BACKGROUND: Budd-Chiari syndrome (BCS) is an eponym that includes a group of conditions characterized by partial or complete hepatic venous tract outflow obstruction, and the site of obstruction may involve one or more hepatic veins, inferior vena cava, or the right atrium. The classification of BCS is based on etiology, site of obstruction, and duration. Its etiology is very heterogeneous; in particular, hepatic vein thrombosis is the most common type of obstruction and myeloproliferative disorder, the most common thrombophilic disorder, in the West. In Asian countries, the type of obstruction, thrombophilic disorders, clinical features, and treatment strategies vary widely from region to region. Although the cause can be identified in 90% of patients with the help of gene mutation testing, BCS remains under-recognized in many countries.
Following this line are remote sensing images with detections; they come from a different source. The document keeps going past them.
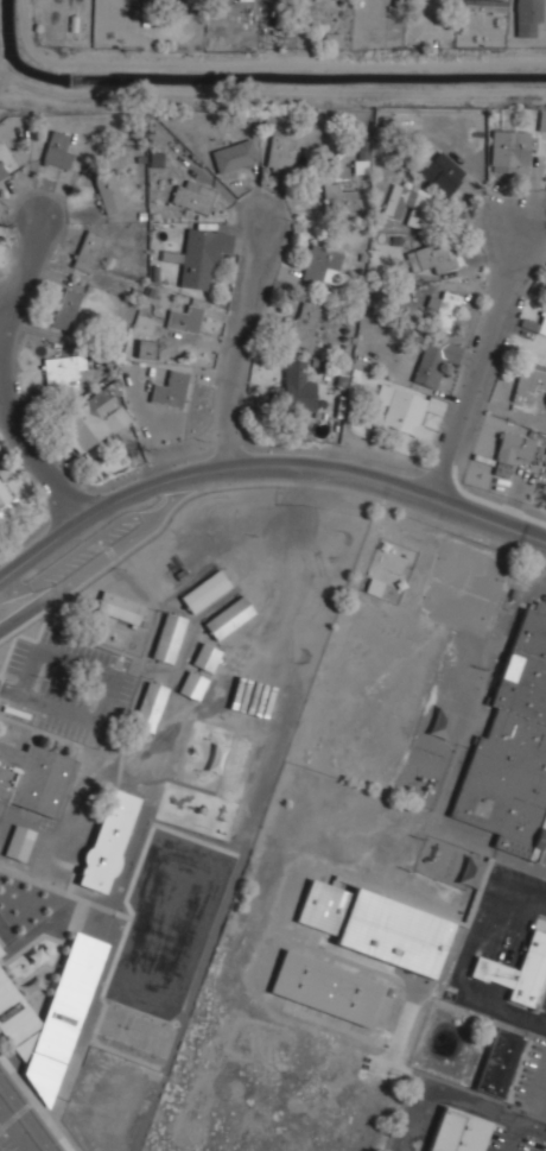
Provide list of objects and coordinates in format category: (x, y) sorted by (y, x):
building: (487, 5)
building: (529, 17)
power tower: (283, 42)
building: (542, 119)
building: (58, 148)
building: (510, 150)
building: (281, 152)
power tower: (306, 154)
building: (235, 155)
building: (2, 171)
building: (440, 172)
building: (109, 193)
building: (193, 194)
building: (339, 195)
building: (409, 204)
building: (87, 249)
building: (202, 255)
building: (171, 256)
building: (432, 256)
building: (322, 264)
building: (66, 307)
building: (444, 309)
building: (187, 316)
building: (541, 321)
building: (303, 323)
road: (4, 329)
road: (243, 329)
building: (146, 348)
road: (485, 357)
building: (434, 360)
building: (63, 371)
road: (9, 375)
building: (528, 383)
building: (297, 384)
building: (170, 387)
building: (404, 408)
building: (90, 419)
building: (515, 447)
road: (263, 468)
building: (6, 500)
road: (162, 509)
parking lot: (85, 550)
road: (72, 553)
park: (468, 570)
road: (83, 572)
building: (205, 589)
road: (10, 590)
building: (119, 606)
park: (456, 607)
building: (229, 616)
building: (168, 636)
building: (206, 656)
road: (113, 678)
building: (193, 684)
parking lot: (70, 687)
road: (8, 690)
building: (150, 705)
building: (512, 748)
building: (32, 777)
building: (108, 840)
building: (19, 842)
road: (518, 894)
park: (168, 922)
building: (376, 925)
building: (0, 954)
building: (518, 970)
road: (463, 974)
building: (326, 987)
building: (50, 1016)
park: (112, 1021)
road: (536, 1022)
park: (140, 1031)
park: (160, 1039)
building: (501, 1062)
road: (442, 1098)
road: (26, 1115)
road: (519, 1126)
building: (458, 1130)
road: (14, 1132)
parking lot: (13, 1133)

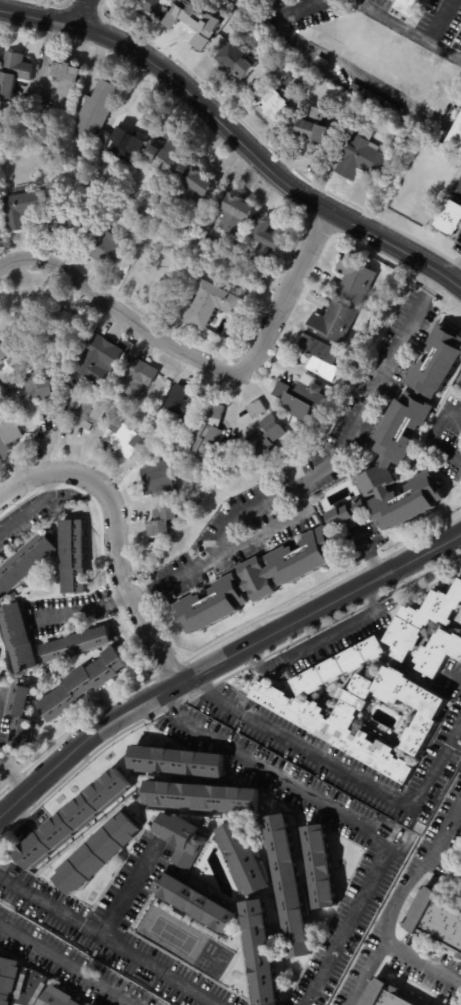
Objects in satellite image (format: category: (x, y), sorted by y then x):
building: (150, 6)
building: (412, 6)
road: (264, 10)
road: (309, 10)
road: (82, 11)
road: (38, 13)
building: (195, 19)
road: (400, 20)
road: (444, 20)
road: (447, 49)
building: (0, 51)
building: (238, 60)
building: (276, 68)
building: (15, 73)
road: (359, 77)
building: (65, 84)
building: (271, 101)
building: (98, 109)
building: (315, 127)
building: (393, 136)
building: (456, 137)
building: (107, 139)
building: (131, 144)
building: (171, 152)
building: (365, 158)
road: (262, 159)
building: (197, 190)
building: (158, 193)
building: (29, 209)
building: (238, 214)
building: (449, 217)
building: (3, 220)
building: (76, 233)
building: (274, 240)
building: (219, 245)
building: (114, 249)
road: (457, 273)
building: (185, 278)
building: (354, 278)
road: (287, 294)
building: (28, 301)
building: (220, 302)
road: (118, 309)
building: (332, 321)
building: (66, 327)
building: (8, 333)
building: (5, 355)
building: (322, 357)
building: (15, 360)
building: (100, 360)
building: (49, 376)
building: (141, 378)
building: (459, 380)
building: (0, 390)
building: (43, 391)
building: (303, 397)
building: (182, 403)
building: (257, 409)
building: (90, 411)
building: (208, 432)
road: (432, 434)
building: (267, 436)
building: (9, 438)
building: (126, 441)
building: (411, 465)
road: (321, 468)
building: (158, 478)
building: (376, 480)
road: (33, 508)
building: (161, 521)
road: (278, 524)
road: (116, 532)
road: (370, 553)
building: (73, 556)
building: (26, 563)
road: (80, 610)
building: (421, 620)
building: (16, 639)
road: (318, 639)
building: (73, 643)
building: (437, 652)
road: (219, 661)
building: (338, 667)
building: (45, 678)
building: (79, 684)
building: (16, 700)
building: (326, 724)
building: (20, 732)
building: (178, 763)
road: (340, 769)
road: (13, 778)
building: (201, 797)
building: (71, 816)
road: (346, 816)
building: (180, 837)
building: (97, 854)
building: (243, 857)
building: (319, 866)
building: (288, 885)
road: (127, 889)
building: (460, 893)
road: (399, 900)
building: (196, 903)
building: (434, 921)
park: (173, 935)
road: (107, 941)
building: (261, 953)
building: (460, 961)
road: (68, 964)
road: (423, 965)
building: (9, 978)
building: (385, 994)
building: (60, 997)
building: (92, 1004)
A higher prevalence of acute cases has been reported in the West than in the East. This global and regional heterogeneity raises several challenges regarding the evaluation, management strategy, and individualized approach of BCS. This study aimed to conduct a systematic review of BCS to elucidate treatment strategy options. METHODS: PubMed, Embase, Cochrane Library, and Google Scholar databases were searched systematically. RESULTS: Sixty-nine pertinent articles were retrieved and included in the present study. CONCLUSIONS: Further research on the following three topics would help define individualized treatment strategies. The first is a better understanding of the molecular pathways underlying the thrombophilic conditions implicated in the pathogenesis of BCS. The second is the role of the genotype and gene mutations in the determination of coagulation status of patients with BCS. The third is the definition of clear criteria and development of a common prognostic index to risk stratify the patients at presentation and consequently detect candidates for invasive therapies.